Cryptocurrency has become the talk of the town. What might be interesting is that Crypto is now worth more than US dollars in circulation. Acceptance of cryptocurrencies by investors may have been slow, but there has been growth. There is a lot of risk in investing in cryptocurrencies, but it has piqued the interest of everyone! One tweet by Elon Musk can sway the crypto market, and that is interesting, to say the least!
Cryptocurrencies On The Rise!
Cryptocurrency has gained almost 500 per cent with a rising interest in decentralized finance applications. Ether has become the second-biggest cryptocurrency after Bitcoin, climbing up the ladder to $4,372.35, which is a record high. The surge has doubled this year, sparking interest amongst investors who have been intrigued by this emerging technology.
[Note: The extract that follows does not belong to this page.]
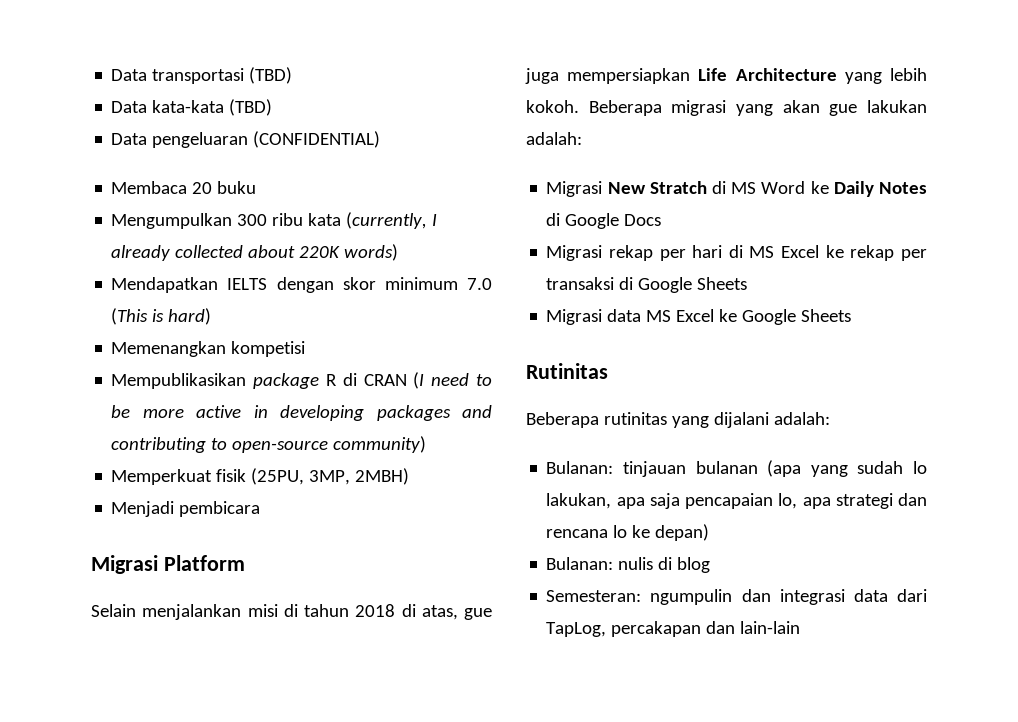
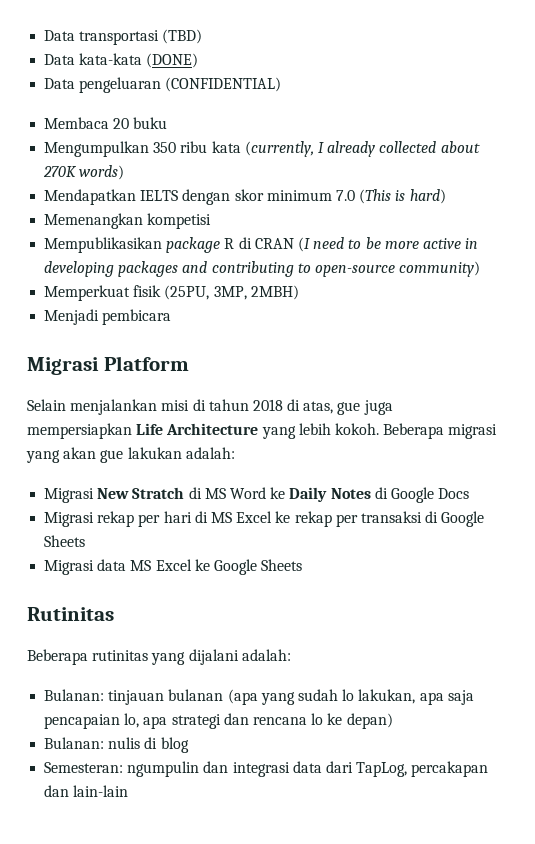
[229,99,273,116] (TBD) -> [146,53,199,68] (DONE)
[237,214,268,226] 300 -> [153,142,177,153] 350
[299,246,341,258] 220K -> [43,166,77,177] 270K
The Bitcoin market has gone up with a massive increase from $700 billion three months ago to around $1.1 trillion. Ethereum was quick to jump from $180 billion to $360 billion in three months. Ashish Mehta, the co-founder of DigitX, told Financial Express Online that the Non-fungible token (NFT) marketplace had taken the world by storm, which has excited the Decentralized Finance protocols. This could play a huge role in driving the market cap of cryptocurrencies.
Decentralized Finance is decentralized finance projects which lend or borrow over a decentralized platform, exchanges, yield farming protocols, insurance. NFTs are artworks or memes which are collectibles offered over a smart contract-supported digital auction medium that has eliminated the “gatekeepers of art.”
Cryptocurrencies Value More Than US Dollars- Is It True?
According to The Wall Street Journal, cryptocurrencies have hit a valuation of $2 trillion, which is about the exact valuation of US dollars in circulation. Since then, it has hit as high as $2.25 trillion and exceeded the dollars in circulation. The increase makes it fascinating to know more about them. But with the growing popularity, it is also misleading.
One factor to keep in mind is that US dollars in circulation are not all US dollars. It does not only include physical cash and coins, which are in our pocket. Most of the money is not liquid; it exists in banks, investments, and intangible assets. Cryptocurrencies can be worth more than cash and coins but not everything out there.
JP Morgan has stated that the pace of evolution in the Ethereum market has remained rapid, and there is room for growth. They said that as Bitcoin futures are accepted among institutional investors, they would become more comfortable with cryptocurrencies paving the way for a rapid acceptance of Ethereum futures.
There have been investment banks such as Morgan Stanley and JP Morgan which have started offering their clients access to Bitcoin funds which is a significant step. Cryptocurrencies have paved their way and proved to be a driver for growth. Coinbase, a crypto exchange, recorded a historical event for the crypto ecosystem. This milestone can push cryptocurrencies in various sectors and push for digital assets’ proliferation.
Cryptocurrency Boom A Bubble?
According to Wall Street Journal, the crypto boom is part of a trend across numerous investment classes and categories such as real estate and green energy. Most of it has been fuelled by low interest rates from the Federal Reserve. In a stability report published in May 2021, the Fed has indicated that it might be part of the bubble territory that stated that valuations are generally ‘high’ and ‘vulnerable’ to significant declines. The further progress containing the virus disappoints, or the recovery is stalled, as per the report.
A majority of fund managers believe that Bitcoin is a bubble. The report suggests that an April 2021 Global Fund Manager Survey of 200 institutional, mutual, and hedge fund managers by Bank of America found out that 74 % of respondents believed Bitcoin to be a bubble. US regulators have warned investors over the risk of Bitcoin futures in mutual fund investments. The Securities and Exchange Commission stated that Bitcoin is a highly speculative market that lacked regulation.
One crucial aspect to keep in mind is to be prepared for the best and the worst when investing. According to the report by Futurism, it states that we follow Elon Musk’s take on this by not investing our life savings into Crypto. If we do, we could have a rough time if the bubble pops. This is the only bubble we should be beware of.